→ Task to complete
Reproduce the part of the entries below that opens with the line containing "right wrist: (93, 451, -26)" and closes with the line containing "right wrist: (278, 471, 10)", including both of those lines.

→ Entries supplied
• • • • • • •
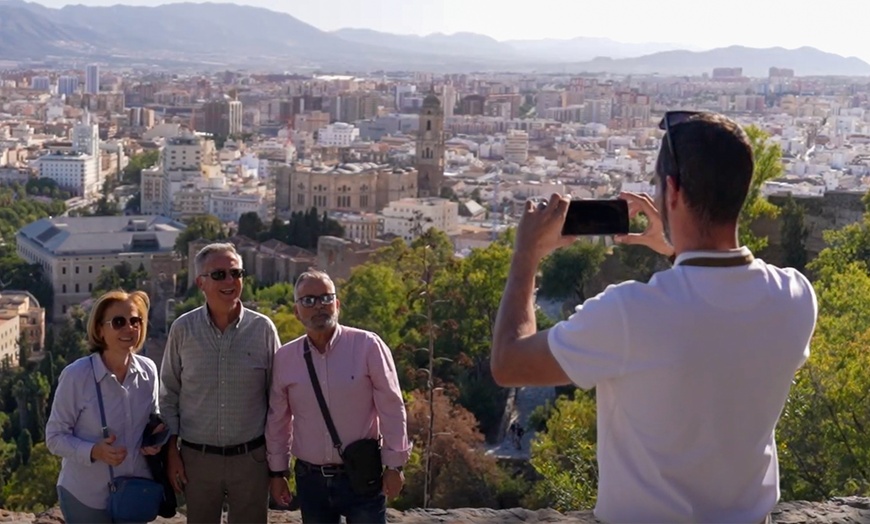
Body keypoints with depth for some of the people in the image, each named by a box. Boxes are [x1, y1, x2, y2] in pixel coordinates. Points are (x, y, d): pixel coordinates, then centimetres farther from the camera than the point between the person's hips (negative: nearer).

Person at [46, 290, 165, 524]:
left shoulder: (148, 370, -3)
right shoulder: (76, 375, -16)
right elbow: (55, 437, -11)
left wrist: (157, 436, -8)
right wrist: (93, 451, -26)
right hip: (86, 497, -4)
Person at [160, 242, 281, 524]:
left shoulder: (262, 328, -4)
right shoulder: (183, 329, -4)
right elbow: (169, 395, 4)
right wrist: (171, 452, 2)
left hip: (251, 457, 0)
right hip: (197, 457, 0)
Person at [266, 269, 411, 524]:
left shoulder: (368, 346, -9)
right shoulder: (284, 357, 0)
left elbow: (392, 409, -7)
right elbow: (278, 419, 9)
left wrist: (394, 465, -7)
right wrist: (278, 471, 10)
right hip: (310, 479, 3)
• • • • • • •
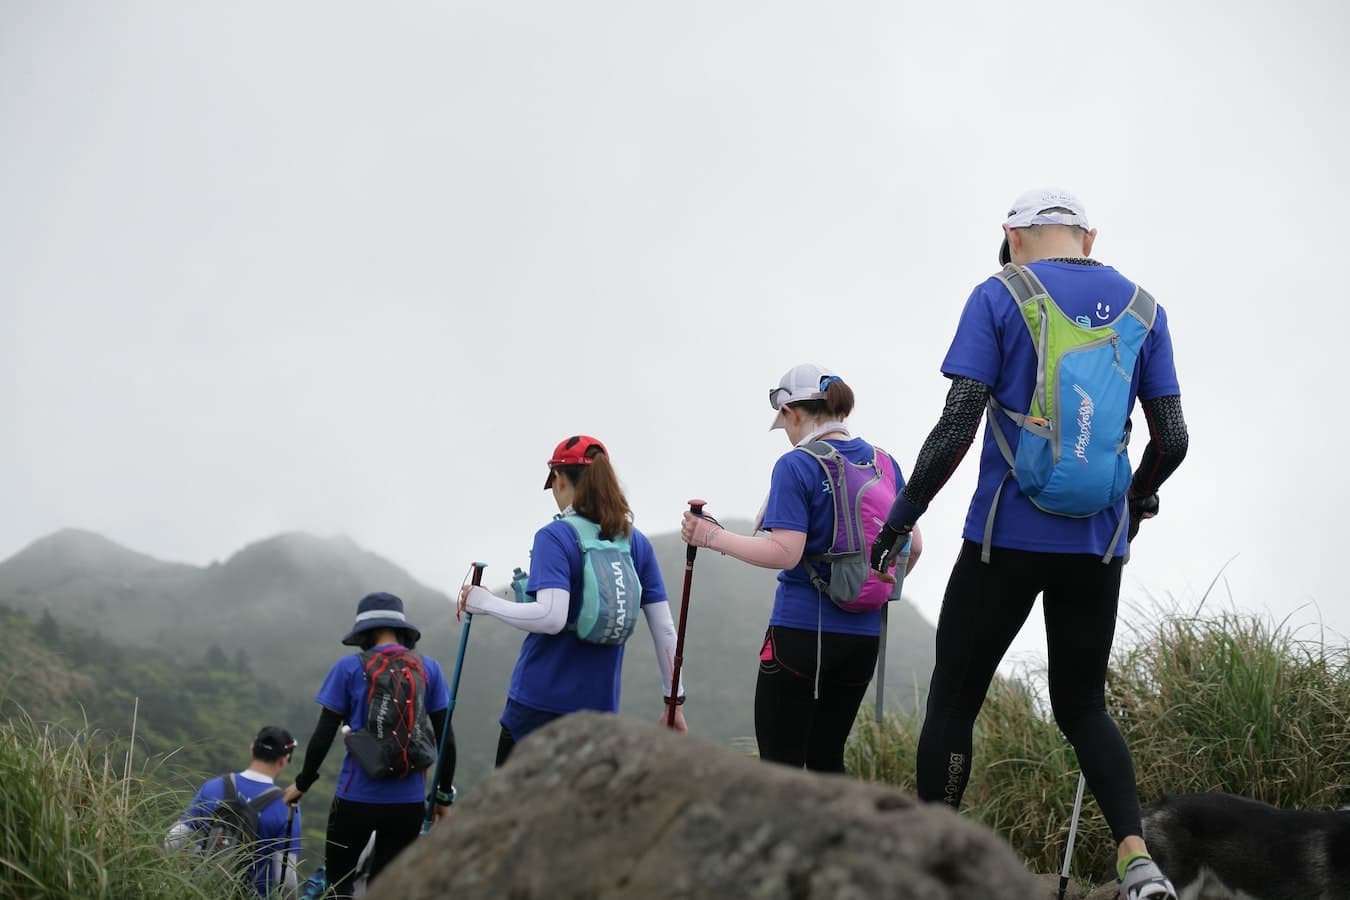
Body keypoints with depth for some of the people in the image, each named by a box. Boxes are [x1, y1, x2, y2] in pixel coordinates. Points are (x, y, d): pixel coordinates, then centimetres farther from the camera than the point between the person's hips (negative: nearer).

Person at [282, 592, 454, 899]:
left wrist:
• • • • • • •
→ Answer space
right wrist: (93, 451, -26)
right hip: (86, 497, -4)
Person at [160, 242, 281, 524]:
left shoulder: (262, 328, -4)
right shoulder: (183, 329, -4)
right elbow: (169, 395, 4)
right wrist: (171, 452, 2)
left hip: (251, 457, 0)
right hip: (197, 457, 0)
Person at [266, 269, 411, 524]:
left shoulder: (368, 346, -9)
right shoulder: (284, 357, 0)
left elbow: (392, 409, -7)
right elbow: (278, 419, 9)
left wrist: (394, 465, -7)
right wrist: (278, 471, 10)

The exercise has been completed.